## WHAT YOU HAVE TO DO
Copy the data from the line containing "scientific name: Pterostyrax corymbosus" through the line containing "collector number: 1478", keeping each line unchanged. Leave the pictures out.

## MATERIAL TO PROCESS
§

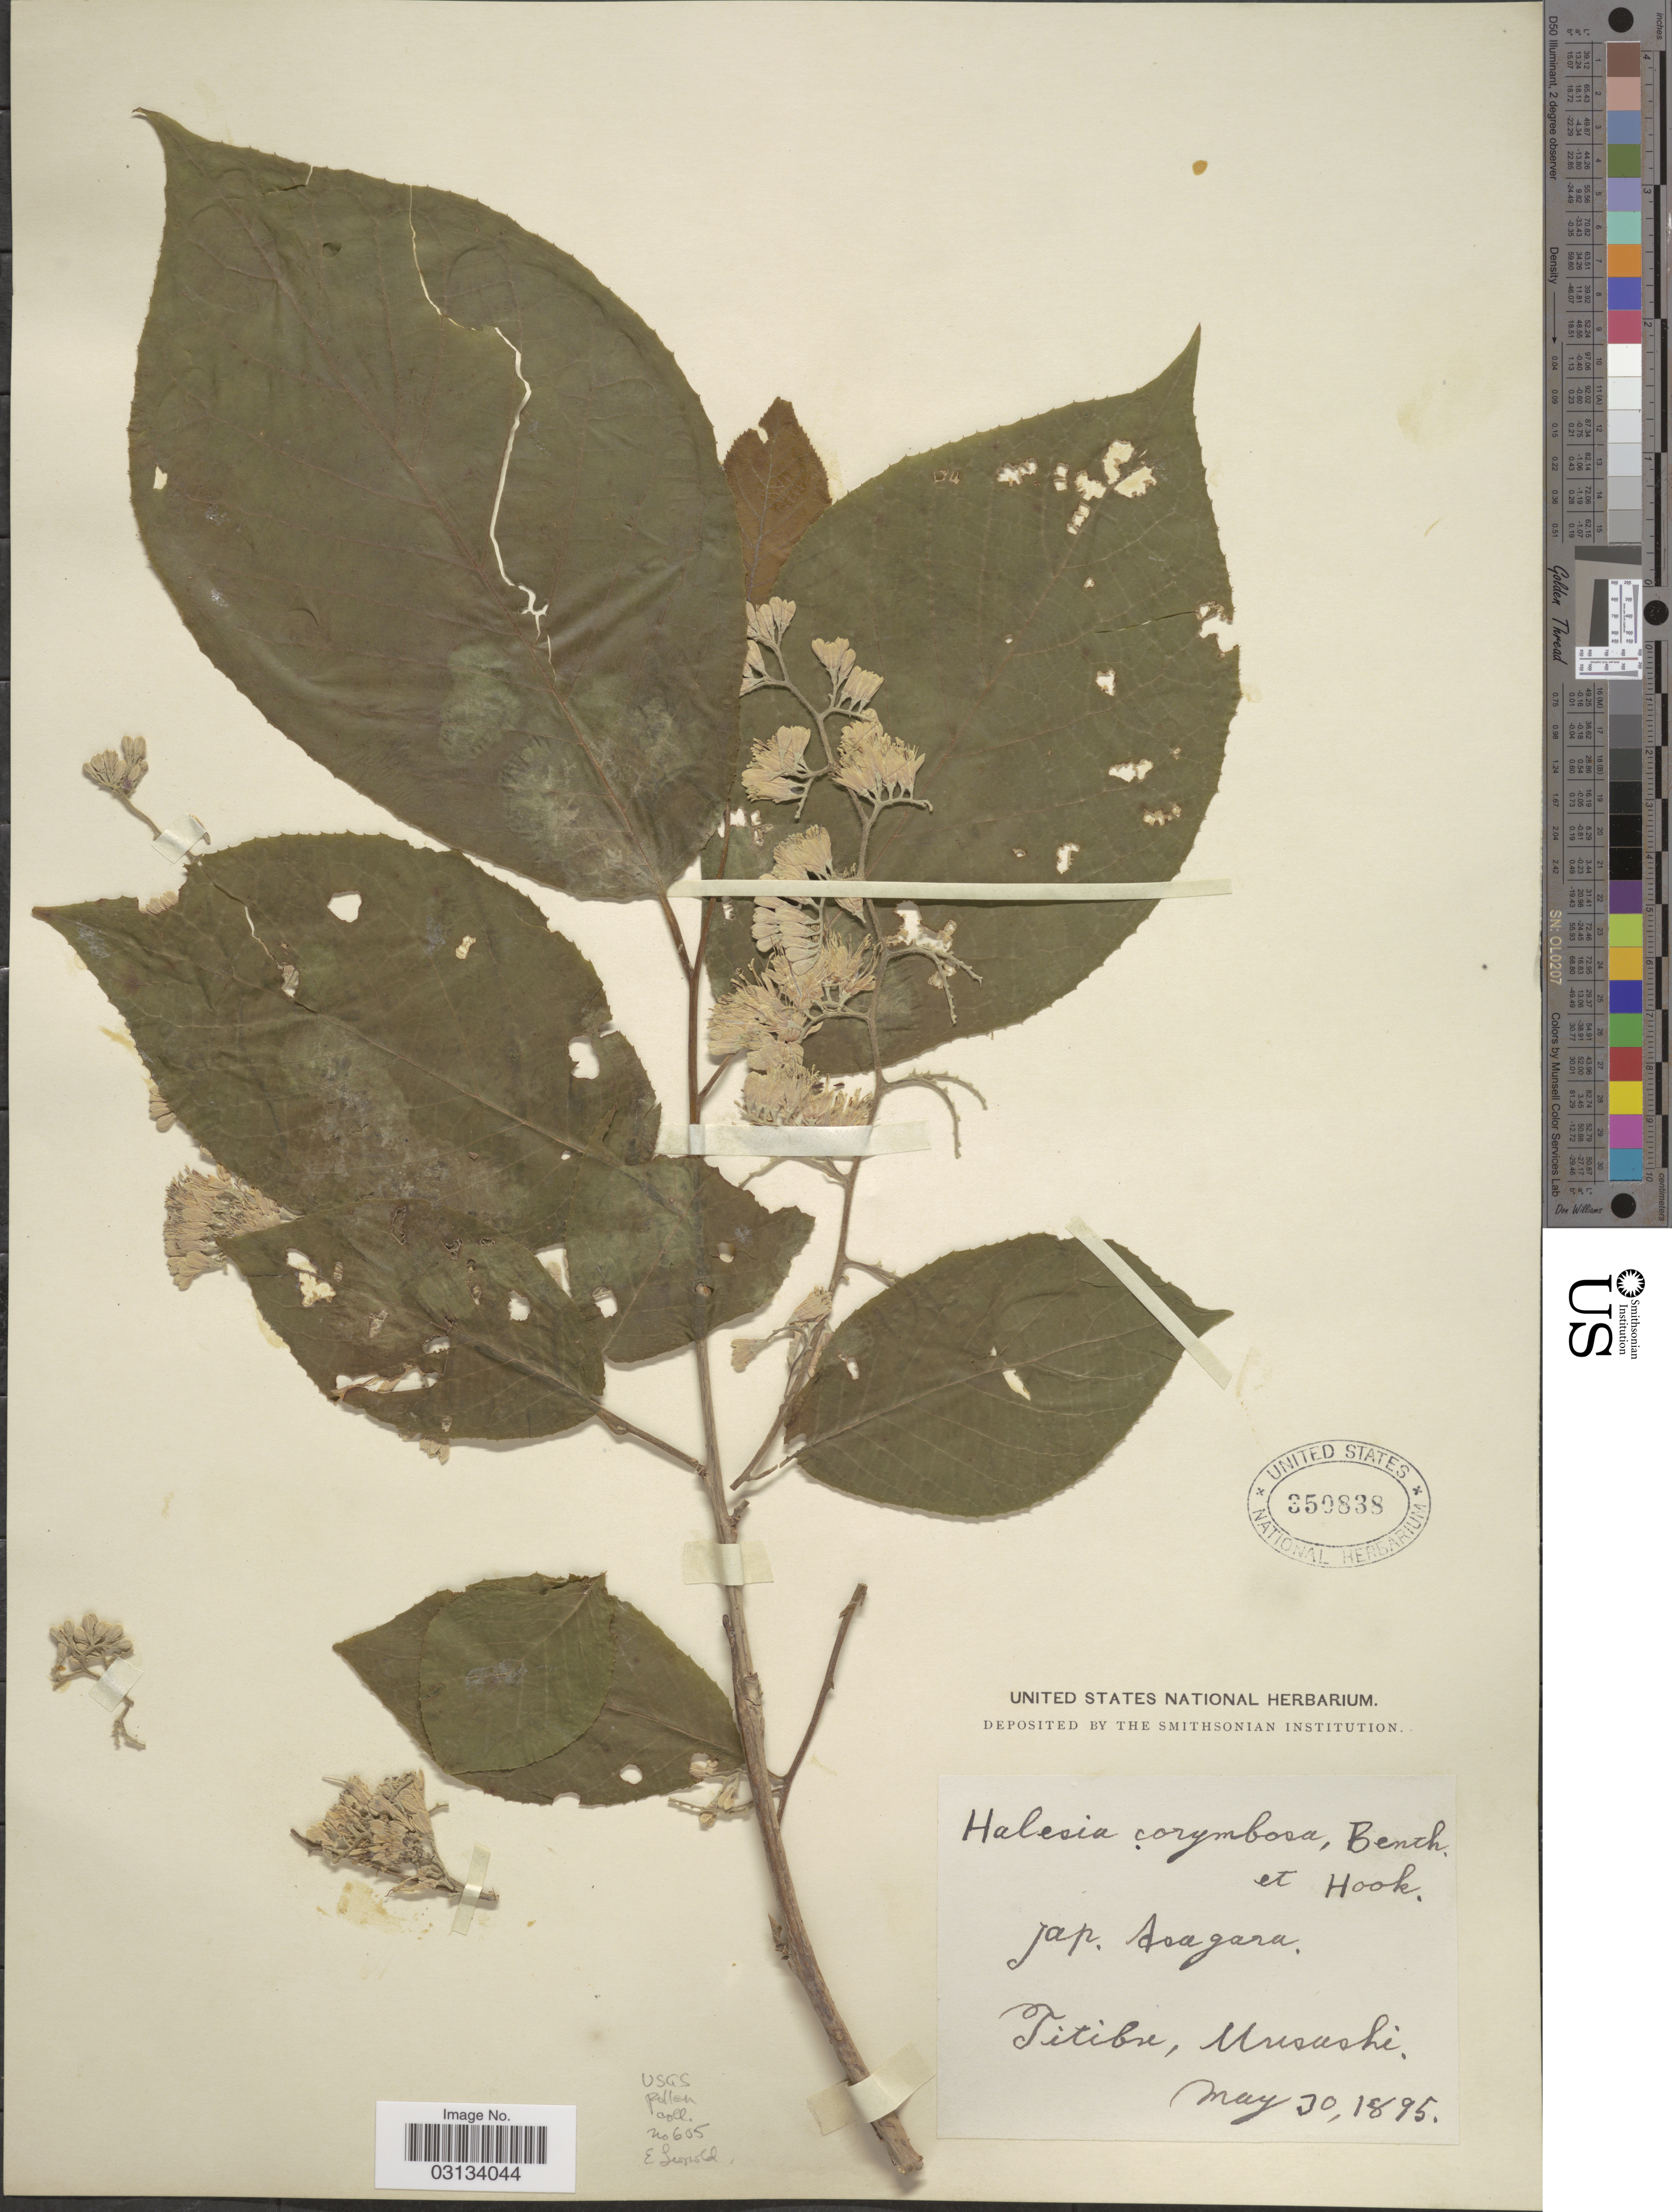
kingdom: Plantae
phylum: Tracheophyta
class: Magnoliopsida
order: Ericales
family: Styracaceae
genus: Pterostyrax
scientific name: Pterostyrax corymbosus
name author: Siebold & Zucc.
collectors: ex herb. United States National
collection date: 1895-05-30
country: Japan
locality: Titibu, Musashi.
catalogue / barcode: US 350838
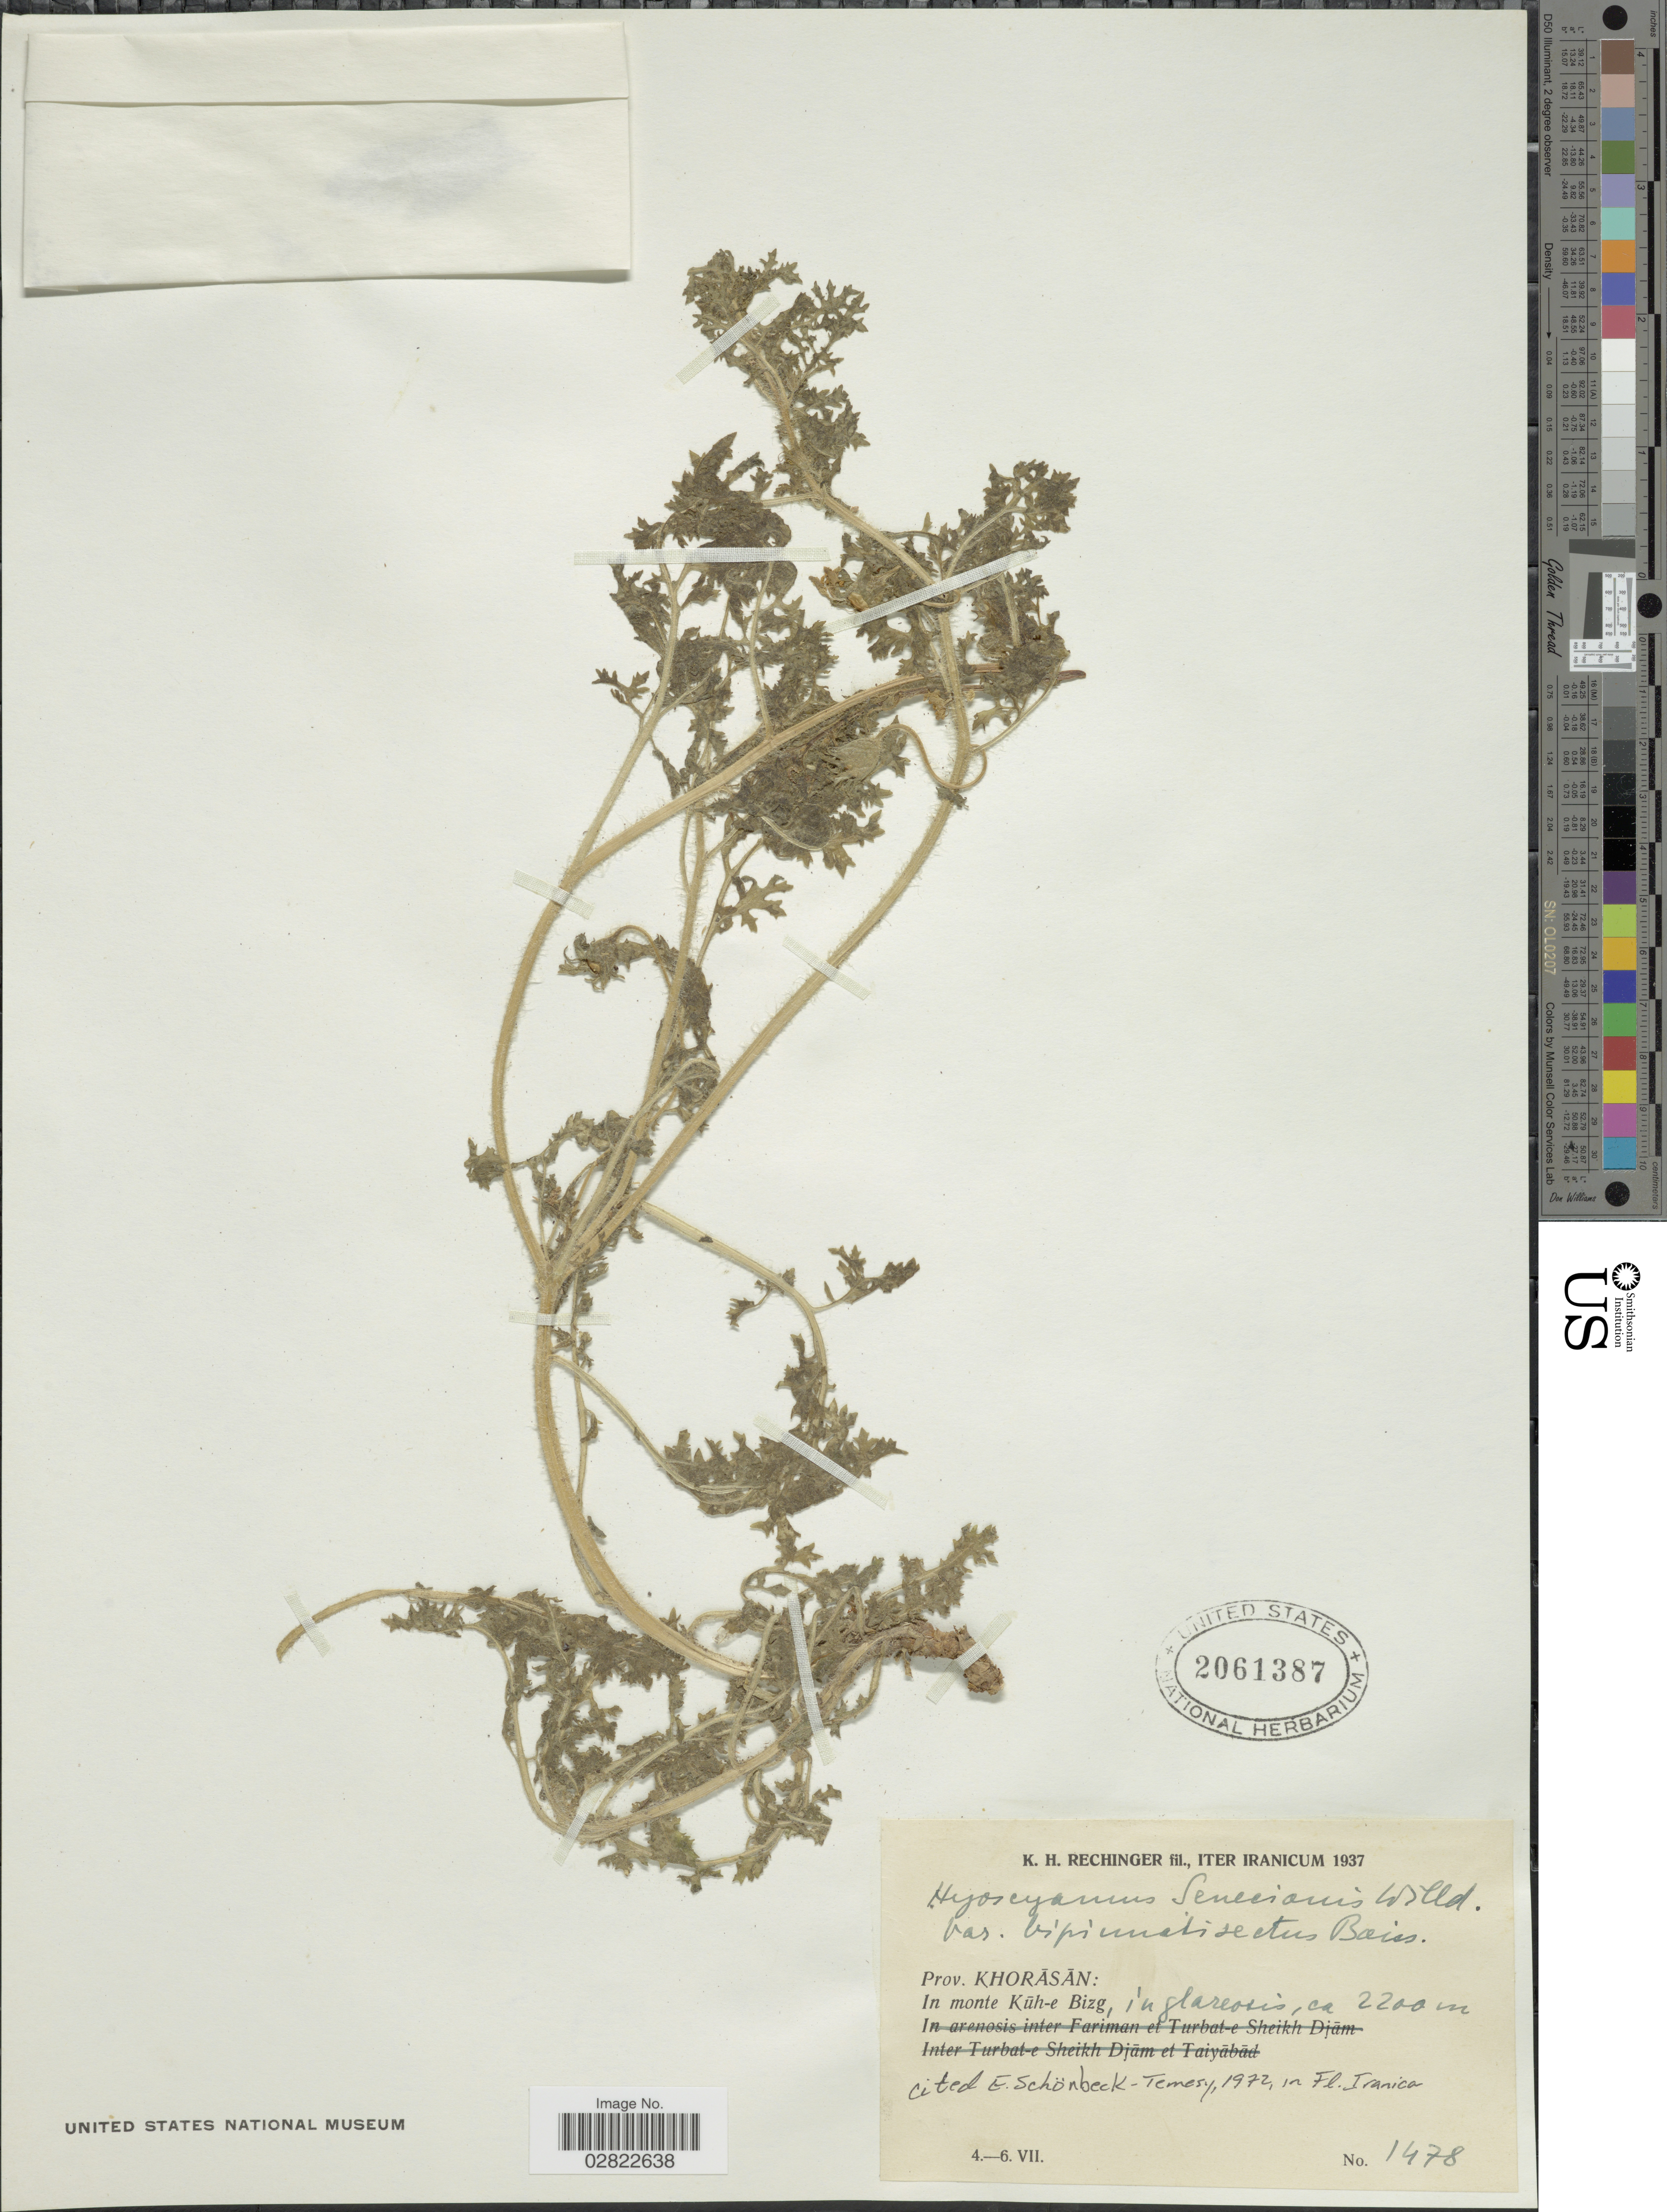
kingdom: Plantae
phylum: Tracheophyta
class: Magnoliopsida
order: Solanales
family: Solanaceae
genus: Hyoscyamus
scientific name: Hyoscyamus senecionis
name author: Willd.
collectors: K. H. Rechinger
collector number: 1478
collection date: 1937-07-04/1937-07-06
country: Iran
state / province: Khorasan [obsolete]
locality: Prov. Khorasan, In monte Küh-e Bizg, in glareosis.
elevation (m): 2200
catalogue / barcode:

§

## FULL ANSWER
scientific name: Pterostyrax corymbosus
name author: Siebold & Zucc.
collectors: ex herb. United States National
collection date: 1895-05-30
country: Japan
locality: Titibu, Musashi.
catalogue / barcode: US 350838
kingdom: Plantae
phylum: Tracheophyta
class: Magnoliopsida
order: Solanales
family: Solanaceae
genus: Hyoscyamus
scientific name: Hyoscyamus senecionis
name author: Willd.
collectors: K. H. Rechinger
collector number: 1478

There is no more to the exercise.